Ausgangstext

● ● ● ● ●

# Windows 7 Key aber keine CD



## tom5520 (13. März 2010)

Hallo,
ich hab n Key von Windows 7 Home Premium aber keine CD...
Kann man sich das irgendwo downloaden? Kostenlos? Hab ja schon den Key...
MfG,
tom5520


----------



## hulkhardy1 (13. März 2010)

Ja das Image kannst du direkt bei Microsoft downloaden auf DVD brennen und dann ganz normal mit deinem Key installieren.


----------



## SpaM_BoT (13. März 2010)

hulkhardy1 schrieb:


> Ja das Image kannst du direkt bei Microsoft downloaden...


Aber auch nur wenn man ein MSDN Abonnent besitzt. Oder hat sich da neuerdings etwas daran geändert?


@tom5520
Gehört der Key zu einer OEM Version, dann wende dich an den Vertreiber dieser Version.
Kleiner Hinweis:
Über Download-Möglichkeiten außerhalb der Microsoft-Platform wirst du hier keinen Support erhalten.


----------



## tom5520 (13. März 2010)

ja, is OEM aber brauch auch keinen Support, wo kann man das den da downloaden...


----------



## SpaM_BoT (13. März 2010)

tom5520 schrieb:


> ja, is OEM aber brauch auch keinen Support, wo kann man das den da downloaden...


Denn wende dich bitte an den Hersteller. Legal zum download bietet es nur Microsoft an wenn man ein MSDN Abonnent ist. Alle anderen Quellen sind illegal bzw. verstoßen gegen die Eula von Microsoft. Das betrifft auch den Vorschlag von hulkhardy1:


Spoiler






hulkhardy1 schrieb:


> Wenn ein Freund von dir  die win7 HP hat  kannst du auch seine DVD benutzen und kopieren...


----------



## RaggaMuffin (13. März 2010)

@tom

ich denke mal das dein pruduct key von irgendeinem supermark pc/notebook stammt.
und in so einem fall giebt es keine produkt unterstützung seitens microsoft.

theoretisch könnte man bei microsoft install cds ordern...
aber supermarkt lizensen sind davon ausgeschlossen.

du musst dich allso dort hin wenden wo du auch dein rechner gekauft hast. <<< blos das blöde ist von denen wirst du auch keine install cds bekommen...höchstens recovery cds..


----------



## McZonk (13. März 2010)

*Kurzum: Es sollte jedem klar sein, dass wir hier als Vertretung der Administration und damit dem Betreiber dieses Forum Beiträge, die zu Verstößen gegen die Microsoft Eula raten nicht dulden können und sie daher entfernen.*

Des Weiteren erschließt sich mir der Sinn nicht, wie man an einen Produkt-Key ohne jegliche Dokumenation oder Datenträger kommt? Evtl schreibst du einfach mal den Support an und schilderst dort dein Problem. MSDNAA hast du aber nicht oder?


----------



## hulkhardy1 (13. März 2010)

Nachdem mein Post gelöscht wurde, hir nochmal der Link zu Microsoft zum Download:

Im Subcriptions Benefits Portal können Sie Programme und Anwendungen entsprechend Ihrer Subscription downloaden.

● ● ● ● ●

Aufgabe
Unter welcher Bedingung bietet Microsoft laut dem Ausgangstext Windows 7 legal zum Download an? Stütze dich ausschließlich auf den Ausgangstext.

● ● ● ● ●

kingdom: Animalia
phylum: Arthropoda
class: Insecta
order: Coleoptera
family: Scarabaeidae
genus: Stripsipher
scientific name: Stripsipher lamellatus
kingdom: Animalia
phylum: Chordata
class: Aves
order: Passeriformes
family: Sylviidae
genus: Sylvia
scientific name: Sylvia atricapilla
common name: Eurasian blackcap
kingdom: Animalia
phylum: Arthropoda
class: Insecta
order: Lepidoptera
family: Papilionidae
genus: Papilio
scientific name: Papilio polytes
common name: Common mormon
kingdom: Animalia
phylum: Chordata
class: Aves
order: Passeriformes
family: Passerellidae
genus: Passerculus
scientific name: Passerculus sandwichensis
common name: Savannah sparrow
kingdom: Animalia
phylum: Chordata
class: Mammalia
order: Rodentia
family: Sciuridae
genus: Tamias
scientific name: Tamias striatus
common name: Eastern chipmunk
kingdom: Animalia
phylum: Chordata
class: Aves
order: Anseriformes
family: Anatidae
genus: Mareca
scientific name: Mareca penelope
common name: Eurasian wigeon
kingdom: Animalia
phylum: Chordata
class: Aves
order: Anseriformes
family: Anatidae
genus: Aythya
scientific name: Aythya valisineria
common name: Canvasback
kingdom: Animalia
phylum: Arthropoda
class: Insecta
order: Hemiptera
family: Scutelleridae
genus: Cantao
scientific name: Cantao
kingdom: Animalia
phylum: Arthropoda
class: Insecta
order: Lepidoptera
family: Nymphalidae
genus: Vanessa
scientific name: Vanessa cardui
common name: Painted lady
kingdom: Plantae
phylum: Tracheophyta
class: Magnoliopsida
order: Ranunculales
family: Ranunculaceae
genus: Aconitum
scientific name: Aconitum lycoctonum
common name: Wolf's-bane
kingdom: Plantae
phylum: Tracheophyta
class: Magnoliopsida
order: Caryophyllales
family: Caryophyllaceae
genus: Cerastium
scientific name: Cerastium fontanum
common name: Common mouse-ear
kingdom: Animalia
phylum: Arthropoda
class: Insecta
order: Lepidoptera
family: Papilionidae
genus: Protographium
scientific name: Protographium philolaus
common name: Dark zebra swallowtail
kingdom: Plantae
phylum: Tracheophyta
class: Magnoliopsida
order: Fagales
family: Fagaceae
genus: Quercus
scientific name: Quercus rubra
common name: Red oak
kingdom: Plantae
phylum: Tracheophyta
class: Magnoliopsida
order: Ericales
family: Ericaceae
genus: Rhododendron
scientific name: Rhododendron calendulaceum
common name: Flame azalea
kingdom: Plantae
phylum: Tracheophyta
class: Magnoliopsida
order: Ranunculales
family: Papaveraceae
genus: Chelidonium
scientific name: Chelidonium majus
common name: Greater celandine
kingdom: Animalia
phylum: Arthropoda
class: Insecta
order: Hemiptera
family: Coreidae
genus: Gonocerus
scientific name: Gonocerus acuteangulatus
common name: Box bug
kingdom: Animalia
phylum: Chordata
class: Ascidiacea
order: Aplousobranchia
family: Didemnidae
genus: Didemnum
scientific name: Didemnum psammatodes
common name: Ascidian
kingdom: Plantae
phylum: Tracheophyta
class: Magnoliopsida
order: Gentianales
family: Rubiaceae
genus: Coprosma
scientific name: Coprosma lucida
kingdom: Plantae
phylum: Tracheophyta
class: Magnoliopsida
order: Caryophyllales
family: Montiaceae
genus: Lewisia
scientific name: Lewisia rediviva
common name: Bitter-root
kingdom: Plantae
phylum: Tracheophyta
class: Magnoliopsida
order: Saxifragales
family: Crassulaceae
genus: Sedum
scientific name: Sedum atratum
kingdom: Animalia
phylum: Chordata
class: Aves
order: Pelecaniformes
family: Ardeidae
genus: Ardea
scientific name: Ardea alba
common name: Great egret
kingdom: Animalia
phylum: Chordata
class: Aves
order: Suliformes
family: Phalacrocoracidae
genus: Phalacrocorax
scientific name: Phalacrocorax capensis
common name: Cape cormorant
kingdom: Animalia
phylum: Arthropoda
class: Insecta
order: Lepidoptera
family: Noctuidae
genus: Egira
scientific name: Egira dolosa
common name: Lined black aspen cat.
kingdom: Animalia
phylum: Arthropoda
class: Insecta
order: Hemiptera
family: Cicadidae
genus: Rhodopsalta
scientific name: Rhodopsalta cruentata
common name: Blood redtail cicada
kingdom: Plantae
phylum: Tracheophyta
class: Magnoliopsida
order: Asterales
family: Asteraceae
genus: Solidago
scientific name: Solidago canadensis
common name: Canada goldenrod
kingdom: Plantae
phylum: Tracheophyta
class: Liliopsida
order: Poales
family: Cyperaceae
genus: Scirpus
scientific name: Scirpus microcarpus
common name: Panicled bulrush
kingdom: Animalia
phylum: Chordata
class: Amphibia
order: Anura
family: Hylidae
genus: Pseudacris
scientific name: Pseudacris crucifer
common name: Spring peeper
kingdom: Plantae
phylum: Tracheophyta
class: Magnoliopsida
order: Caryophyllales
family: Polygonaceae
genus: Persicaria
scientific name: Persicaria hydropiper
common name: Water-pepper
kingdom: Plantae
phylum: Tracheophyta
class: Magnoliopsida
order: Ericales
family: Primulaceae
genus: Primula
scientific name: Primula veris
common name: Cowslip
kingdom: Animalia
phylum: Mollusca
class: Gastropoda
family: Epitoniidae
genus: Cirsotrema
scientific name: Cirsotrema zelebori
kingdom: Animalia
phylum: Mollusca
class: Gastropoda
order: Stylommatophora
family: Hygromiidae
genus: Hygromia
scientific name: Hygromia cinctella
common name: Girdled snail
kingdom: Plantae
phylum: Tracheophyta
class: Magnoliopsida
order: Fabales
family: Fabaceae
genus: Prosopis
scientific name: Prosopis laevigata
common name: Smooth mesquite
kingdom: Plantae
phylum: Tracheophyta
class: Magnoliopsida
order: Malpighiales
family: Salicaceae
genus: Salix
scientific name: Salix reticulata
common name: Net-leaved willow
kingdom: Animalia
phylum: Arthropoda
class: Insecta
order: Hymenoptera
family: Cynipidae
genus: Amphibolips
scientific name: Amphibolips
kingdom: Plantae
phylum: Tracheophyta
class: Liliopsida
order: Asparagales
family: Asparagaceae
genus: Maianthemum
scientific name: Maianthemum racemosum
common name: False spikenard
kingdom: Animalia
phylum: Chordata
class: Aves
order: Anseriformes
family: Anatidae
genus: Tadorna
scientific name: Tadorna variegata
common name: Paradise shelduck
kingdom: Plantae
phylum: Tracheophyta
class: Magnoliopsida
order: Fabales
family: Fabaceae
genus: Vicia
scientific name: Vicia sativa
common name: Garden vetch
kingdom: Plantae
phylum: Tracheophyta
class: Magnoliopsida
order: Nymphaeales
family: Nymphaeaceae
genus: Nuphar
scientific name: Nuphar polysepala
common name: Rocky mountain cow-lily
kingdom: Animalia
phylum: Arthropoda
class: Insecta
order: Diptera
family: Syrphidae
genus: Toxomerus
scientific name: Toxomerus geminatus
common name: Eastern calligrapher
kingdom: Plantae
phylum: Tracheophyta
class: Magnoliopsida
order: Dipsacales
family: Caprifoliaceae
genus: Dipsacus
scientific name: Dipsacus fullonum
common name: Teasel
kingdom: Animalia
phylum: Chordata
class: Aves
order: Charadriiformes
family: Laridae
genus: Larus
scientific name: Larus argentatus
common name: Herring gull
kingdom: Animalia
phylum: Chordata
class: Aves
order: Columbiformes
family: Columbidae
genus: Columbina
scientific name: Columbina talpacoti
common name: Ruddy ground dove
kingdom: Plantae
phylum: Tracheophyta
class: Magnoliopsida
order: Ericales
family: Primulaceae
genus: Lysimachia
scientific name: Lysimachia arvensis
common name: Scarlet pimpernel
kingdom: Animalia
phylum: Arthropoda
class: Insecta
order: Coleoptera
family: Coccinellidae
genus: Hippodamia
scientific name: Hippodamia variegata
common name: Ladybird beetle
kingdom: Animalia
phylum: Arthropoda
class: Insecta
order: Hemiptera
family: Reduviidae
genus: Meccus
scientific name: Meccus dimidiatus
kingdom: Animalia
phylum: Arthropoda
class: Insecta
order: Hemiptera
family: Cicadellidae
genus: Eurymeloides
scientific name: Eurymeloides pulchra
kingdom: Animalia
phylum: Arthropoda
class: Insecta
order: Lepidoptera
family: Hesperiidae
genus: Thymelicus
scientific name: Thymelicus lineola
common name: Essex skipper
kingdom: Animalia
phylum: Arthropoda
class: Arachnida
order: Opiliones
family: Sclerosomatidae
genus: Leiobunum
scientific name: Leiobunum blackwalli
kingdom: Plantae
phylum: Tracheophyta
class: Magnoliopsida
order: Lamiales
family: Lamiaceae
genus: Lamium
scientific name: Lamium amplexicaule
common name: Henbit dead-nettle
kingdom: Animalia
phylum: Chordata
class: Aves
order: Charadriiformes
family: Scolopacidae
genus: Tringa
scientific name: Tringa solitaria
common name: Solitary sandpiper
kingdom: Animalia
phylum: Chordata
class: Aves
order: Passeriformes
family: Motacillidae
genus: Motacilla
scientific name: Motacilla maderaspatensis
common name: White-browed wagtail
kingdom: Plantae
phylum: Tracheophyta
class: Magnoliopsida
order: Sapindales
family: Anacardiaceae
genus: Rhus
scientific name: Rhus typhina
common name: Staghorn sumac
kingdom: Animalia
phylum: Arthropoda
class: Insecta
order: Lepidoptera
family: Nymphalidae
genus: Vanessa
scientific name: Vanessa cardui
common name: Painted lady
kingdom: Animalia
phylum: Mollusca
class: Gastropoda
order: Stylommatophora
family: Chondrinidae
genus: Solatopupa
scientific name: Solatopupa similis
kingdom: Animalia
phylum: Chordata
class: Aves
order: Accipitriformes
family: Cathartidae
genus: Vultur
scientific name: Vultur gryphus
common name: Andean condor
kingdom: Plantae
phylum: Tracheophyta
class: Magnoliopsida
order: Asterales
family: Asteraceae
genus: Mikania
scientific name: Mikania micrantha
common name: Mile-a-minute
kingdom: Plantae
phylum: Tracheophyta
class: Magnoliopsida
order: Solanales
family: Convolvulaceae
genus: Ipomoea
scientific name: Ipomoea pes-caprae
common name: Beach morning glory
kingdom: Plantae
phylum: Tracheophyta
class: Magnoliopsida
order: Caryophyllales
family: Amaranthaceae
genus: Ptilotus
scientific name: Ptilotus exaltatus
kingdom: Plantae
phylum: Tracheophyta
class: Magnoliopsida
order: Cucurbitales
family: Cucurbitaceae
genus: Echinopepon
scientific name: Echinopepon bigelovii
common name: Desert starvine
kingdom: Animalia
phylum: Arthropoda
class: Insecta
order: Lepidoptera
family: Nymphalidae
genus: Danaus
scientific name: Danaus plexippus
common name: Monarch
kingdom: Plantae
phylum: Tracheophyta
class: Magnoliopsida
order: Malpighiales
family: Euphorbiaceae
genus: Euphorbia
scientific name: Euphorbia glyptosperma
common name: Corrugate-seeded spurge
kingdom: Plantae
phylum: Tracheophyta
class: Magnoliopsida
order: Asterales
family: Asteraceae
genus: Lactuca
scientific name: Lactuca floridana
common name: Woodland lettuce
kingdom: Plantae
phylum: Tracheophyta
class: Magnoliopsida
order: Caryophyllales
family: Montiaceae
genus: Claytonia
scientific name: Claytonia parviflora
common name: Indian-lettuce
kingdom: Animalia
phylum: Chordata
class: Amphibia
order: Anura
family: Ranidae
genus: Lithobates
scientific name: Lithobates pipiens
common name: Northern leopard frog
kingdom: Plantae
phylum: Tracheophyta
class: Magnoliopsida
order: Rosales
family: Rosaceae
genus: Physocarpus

● ● ● ● ●

Antwort
Nur wenn man MSDN-Abonnent ist.